Source data ▸
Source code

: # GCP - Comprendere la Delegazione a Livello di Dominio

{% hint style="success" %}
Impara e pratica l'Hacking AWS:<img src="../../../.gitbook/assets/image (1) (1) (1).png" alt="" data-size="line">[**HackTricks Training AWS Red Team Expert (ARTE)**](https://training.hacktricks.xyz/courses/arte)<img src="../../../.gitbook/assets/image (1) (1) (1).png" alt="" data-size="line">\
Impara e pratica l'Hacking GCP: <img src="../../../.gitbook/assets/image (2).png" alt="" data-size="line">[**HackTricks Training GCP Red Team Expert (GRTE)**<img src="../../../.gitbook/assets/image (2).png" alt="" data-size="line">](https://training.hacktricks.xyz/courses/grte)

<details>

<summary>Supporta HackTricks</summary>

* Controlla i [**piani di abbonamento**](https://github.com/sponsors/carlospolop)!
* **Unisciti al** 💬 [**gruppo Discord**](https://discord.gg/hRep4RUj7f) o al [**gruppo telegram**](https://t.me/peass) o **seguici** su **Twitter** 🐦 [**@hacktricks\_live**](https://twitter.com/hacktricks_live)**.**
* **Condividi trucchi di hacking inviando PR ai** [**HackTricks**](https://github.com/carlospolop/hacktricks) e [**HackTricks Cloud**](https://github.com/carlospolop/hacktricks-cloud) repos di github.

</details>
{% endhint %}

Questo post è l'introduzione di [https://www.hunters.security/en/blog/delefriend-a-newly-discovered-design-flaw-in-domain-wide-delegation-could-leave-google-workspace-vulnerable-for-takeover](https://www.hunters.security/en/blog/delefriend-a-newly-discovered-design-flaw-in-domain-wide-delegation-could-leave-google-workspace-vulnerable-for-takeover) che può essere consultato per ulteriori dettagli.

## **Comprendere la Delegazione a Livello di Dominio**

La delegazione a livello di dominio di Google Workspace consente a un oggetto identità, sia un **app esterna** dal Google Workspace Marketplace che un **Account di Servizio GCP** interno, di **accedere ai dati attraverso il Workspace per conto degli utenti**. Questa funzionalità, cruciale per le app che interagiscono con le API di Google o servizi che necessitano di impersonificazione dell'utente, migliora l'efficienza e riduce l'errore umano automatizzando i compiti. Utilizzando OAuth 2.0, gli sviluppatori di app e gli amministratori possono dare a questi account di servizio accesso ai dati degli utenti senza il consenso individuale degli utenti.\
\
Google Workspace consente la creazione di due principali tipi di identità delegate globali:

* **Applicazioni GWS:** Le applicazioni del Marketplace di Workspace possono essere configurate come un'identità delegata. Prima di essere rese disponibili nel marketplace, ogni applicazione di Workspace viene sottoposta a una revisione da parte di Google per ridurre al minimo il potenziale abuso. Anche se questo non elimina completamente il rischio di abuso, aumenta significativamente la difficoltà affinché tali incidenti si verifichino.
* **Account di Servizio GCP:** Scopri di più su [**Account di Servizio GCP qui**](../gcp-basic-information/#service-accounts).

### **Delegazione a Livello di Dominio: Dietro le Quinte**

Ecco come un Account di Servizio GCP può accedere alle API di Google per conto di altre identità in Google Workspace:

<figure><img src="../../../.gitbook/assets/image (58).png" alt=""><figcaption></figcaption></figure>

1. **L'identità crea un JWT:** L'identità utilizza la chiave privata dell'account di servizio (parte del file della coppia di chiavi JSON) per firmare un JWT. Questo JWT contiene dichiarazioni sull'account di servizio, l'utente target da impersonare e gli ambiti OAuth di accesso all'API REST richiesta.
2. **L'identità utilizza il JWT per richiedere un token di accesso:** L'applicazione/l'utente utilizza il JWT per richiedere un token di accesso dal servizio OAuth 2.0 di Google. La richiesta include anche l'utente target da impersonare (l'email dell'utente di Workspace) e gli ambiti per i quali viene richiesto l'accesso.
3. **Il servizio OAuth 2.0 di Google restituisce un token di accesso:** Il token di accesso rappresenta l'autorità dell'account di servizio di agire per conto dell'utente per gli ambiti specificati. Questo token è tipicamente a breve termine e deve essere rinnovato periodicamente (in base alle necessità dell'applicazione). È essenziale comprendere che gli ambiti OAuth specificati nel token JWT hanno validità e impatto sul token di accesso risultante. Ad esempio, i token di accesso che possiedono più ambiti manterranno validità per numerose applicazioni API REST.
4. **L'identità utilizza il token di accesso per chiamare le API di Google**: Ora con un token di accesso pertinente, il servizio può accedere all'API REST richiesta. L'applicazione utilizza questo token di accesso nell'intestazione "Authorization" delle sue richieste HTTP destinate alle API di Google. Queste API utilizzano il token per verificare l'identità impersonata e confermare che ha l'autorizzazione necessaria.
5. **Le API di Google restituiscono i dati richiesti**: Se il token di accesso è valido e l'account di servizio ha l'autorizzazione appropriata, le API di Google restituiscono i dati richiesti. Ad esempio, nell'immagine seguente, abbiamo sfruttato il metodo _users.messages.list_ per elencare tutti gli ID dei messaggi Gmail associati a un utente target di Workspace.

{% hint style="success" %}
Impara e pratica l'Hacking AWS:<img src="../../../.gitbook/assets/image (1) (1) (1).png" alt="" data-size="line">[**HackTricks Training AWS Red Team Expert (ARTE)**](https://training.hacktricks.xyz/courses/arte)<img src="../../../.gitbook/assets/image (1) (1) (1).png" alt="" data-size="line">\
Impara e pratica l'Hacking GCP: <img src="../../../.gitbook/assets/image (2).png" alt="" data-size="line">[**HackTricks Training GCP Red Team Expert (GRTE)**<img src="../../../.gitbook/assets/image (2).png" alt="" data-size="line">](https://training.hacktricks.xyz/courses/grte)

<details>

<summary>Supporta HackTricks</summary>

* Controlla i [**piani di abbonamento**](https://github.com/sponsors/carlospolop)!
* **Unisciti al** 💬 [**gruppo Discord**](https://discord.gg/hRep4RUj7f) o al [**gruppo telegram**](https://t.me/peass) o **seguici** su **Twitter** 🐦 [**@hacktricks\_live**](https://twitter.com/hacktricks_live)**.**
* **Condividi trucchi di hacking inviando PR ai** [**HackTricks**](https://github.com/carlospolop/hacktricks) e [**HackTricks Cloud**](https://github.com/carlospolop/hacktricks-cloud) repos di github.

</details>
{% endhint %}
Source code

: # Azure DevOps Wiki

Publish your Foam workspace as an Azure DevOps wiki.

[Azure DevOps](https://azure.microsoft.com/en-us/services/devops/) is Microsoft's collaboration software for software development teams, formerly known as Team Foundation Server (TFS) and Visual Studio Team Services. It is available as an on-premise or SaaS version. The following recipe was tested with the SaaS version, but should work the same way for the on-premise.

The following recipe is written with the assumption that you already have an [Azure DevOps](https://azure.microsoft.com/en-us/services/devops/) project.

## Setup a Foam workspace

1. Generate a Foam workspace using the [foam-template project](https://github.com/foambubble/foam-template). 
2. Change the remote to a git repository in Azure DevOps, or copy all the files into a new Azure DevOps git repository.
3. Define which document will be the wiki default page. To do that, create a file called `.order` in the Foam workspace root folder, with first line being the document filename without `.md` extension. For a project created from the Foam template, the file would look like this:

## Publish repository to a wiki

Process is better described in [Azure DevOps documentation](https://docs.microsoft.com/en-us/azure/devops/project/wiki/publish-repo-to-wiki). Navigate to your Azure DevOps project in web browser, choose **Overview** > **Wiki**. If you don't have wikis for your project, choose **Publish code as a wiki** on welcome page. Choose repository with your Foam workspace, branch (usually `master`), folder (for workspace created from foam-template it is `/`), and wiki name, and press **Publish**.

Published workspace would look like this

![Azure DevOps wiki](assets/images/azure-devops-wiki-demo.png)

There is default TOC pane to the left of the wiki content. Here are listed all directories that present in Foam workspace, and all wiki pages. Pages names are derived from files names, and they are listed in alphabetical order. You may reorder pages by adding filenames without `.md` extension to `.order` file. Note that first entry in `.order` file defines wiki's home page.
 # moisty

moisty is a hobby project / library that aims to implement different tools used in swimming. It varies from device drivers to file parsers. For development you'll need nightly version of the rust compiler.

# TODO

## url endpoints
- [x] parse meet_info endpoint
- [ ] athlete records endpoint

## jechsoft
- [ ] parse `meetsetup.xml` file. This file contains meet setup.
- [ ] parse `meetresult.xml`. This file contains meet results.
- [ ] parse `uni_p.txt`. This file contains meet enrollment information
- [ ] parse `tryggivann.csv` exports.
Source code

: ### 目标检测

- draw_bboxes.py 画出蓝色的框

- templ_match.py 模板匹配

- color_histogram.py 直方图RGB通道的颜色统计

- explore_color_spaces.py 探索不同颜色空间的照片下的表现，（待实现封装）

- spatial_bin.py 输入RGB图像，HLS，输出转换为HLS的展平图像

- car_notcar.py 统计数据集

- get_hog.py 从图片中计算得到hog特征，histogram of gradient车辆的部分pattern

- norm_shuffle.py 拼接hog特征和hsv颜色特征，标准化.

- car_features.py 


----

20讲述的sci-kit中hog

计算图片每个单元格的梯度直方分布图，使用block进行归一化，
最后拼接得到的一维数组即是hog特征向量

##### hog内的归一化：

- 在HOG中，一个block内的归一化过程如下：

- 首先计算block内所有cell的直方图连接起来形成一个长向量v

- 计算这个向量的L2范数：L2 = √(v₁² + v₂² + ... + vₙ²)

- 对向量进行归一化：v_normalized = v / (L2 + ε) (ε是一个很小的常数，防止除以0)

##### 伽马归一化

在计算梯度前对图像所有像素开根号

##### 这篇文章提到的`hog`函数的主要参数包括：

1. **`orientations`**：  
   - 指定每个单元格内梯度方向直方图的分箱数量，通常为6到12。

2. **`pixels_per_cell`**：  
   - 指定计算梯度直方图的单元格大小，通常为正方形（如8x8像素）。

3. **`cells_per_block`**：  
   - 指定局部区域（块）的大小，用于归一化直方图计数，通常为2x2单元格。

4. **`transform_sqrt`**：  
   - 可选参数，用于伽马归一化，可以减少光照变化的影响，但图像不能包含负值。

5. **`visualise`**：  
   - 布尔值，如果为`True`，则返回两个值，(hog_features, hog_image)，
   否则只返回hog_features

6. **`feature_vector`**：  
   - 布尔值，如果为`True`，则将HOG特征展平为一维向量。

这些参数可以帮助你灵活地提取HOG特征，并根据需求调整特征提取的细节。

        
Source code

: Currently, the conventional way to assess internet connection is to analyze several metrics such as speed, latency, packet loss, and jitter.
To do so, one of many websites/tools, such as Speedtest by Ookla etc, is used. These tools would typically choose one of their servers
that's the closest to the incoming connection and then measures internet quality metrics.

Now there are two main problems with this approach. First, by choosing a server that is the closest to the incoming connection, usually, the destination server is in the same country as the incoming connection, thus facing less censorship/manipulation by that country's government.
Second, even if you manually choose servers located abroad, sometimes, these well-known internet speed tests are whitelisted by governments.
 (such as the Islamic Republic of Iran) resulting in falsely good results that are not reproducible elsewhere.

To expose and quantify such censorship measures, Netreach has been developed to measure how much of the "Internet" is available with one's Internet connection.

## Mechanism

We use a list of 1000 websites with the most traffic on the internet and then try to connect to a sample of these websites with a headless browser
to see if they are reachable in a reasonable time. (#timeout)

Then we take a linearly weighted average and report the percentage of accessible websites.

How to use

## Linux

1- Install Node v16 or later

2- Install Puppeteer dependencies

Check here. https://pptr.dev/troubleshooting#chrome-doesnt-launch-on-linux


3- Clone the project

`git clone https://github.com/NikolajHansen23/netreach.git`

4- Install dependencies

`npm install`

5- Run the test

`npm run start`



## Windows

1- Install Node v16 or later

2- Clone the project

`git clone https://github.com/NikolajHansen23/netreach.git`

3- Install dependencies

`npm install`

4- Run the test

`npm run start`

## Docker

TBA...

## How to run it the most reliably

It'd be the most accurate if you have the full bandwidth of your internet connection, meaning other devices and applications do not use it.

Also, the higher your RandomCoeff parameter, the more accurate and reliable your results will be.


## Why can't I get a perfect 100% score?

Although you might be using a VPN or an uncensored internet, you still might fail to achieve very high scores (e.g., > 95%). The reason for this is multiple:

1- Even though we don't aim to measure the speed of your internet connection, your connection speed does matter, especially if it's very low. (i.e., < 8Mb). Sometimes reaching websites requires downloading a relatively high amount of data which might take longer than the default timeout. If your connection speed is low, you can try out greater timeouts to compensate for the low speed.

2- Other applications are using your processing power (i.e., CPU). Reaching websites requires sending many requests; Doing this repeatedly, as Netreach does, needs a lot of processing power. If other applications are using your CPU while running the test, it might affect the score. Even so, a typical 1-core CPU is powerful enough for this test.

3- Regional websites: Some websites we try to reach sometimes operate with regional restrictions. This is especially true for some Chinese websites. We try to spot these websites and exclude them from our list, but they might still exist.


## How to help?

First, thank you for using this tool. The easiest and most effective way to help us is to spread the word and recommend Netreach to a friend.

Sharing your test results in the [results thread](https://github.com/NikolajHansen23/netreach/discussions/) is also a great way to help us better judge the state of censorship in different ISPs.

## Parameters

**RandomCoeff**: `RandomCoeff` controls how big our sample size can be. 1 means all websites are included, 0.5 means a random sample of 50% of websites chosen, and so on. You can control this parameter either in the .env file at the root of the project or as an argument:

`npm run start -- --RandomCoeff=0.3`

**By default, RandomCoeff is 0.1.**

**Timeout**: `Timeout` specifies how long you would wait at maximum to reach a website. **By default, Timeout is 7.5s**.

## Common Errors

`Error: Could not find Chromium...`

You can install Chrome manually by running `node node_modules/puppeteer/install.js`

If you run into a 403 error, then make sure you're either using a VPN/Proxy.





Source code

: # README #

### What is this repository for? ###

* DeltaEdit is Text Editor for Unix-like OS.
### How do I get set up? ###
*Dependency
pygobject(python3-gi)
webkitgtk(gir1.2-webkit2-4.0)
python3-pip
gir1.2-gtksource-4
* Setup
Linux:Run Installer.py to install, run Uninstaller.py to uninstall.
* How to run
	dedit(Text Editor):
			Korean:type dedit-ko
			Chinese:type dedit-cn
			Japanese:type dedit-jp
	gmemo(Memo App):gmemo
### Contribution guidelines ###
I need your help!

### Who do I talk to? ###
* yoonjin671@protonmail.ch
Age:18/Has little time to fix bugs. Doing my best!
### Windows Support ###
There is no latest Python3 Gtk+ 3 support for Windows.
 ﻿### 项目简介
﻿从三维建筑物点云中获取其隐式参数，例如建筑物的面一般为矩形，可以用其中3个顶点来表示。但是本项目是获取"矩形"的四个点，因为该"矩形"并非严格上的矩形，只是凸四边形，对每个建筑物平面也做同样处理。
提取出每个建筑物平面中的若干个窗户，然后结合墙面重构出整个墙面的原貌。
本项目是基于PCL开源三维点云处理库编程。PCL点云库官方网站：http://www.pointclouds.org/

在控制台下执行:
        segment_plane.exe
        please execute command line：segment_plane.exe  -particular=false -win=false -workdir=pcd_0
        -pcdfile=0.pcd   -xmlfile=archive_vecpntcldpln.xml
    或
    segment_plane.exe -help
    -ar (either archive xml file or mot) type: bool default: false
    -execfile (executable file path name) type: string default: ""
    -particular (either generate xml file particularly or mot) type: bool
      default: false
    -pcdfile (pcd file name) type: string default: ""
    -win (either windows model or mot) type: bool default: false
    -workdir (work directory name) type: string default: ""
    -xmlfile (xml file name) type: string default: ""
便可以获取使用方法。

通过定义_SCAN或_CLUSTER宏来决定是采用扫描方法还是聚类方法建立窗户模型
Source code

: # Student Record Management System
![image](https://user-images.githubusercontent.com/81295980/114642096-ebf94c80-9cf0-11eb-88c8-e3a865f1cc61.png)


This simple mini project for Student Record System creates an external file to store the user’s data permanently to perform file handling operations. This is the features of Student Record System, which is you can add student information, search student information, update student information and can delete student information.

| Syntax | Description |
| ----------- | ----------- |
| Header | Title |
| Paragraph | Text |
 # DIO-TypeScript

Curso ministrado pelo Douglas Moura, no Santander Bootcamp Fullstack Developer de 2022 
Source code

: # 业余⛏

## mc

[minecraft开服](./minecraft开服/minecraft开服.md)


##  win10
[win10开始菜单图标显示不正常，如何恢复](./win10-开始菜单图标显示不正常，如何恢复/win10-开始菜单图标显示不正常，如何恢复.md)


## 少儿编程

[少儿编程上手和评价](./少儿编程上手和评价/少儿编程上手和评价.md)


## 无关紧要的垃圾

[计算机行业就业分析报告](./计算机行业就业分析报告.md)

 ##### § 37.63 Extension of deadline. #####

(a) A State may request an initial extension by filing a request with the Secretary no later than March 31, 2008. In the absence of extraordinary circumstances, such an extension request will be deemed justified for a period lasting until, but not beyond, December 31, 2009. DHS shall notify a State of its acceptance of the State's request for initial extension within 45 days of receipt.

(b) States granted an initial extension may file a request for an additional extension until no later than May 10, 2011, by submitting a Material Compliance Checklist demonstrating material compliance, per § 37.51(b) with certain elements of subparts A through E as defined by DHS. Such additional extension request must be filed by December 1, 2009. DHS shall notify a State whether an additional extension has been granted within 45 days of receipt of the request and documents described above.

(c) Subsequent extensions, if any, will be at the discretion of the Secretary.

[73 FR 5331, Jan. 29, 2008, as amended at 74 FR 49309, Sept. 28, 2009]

Work required ▸
Write out only the lines that run from the line containing "Also, the higher" through the line containing "Although you might", both included, exactly as they appear above.

Result for this task ▸
Also, the higher your RandomCoeff parameter, the more accurate and reliable your results will be.


## Why can't I get a perfect 100% score?

Although you might be using a VPN or an uncensored internet, you still might fail to achieve very high scores (e.g., > 95%). The reason for this is multiple:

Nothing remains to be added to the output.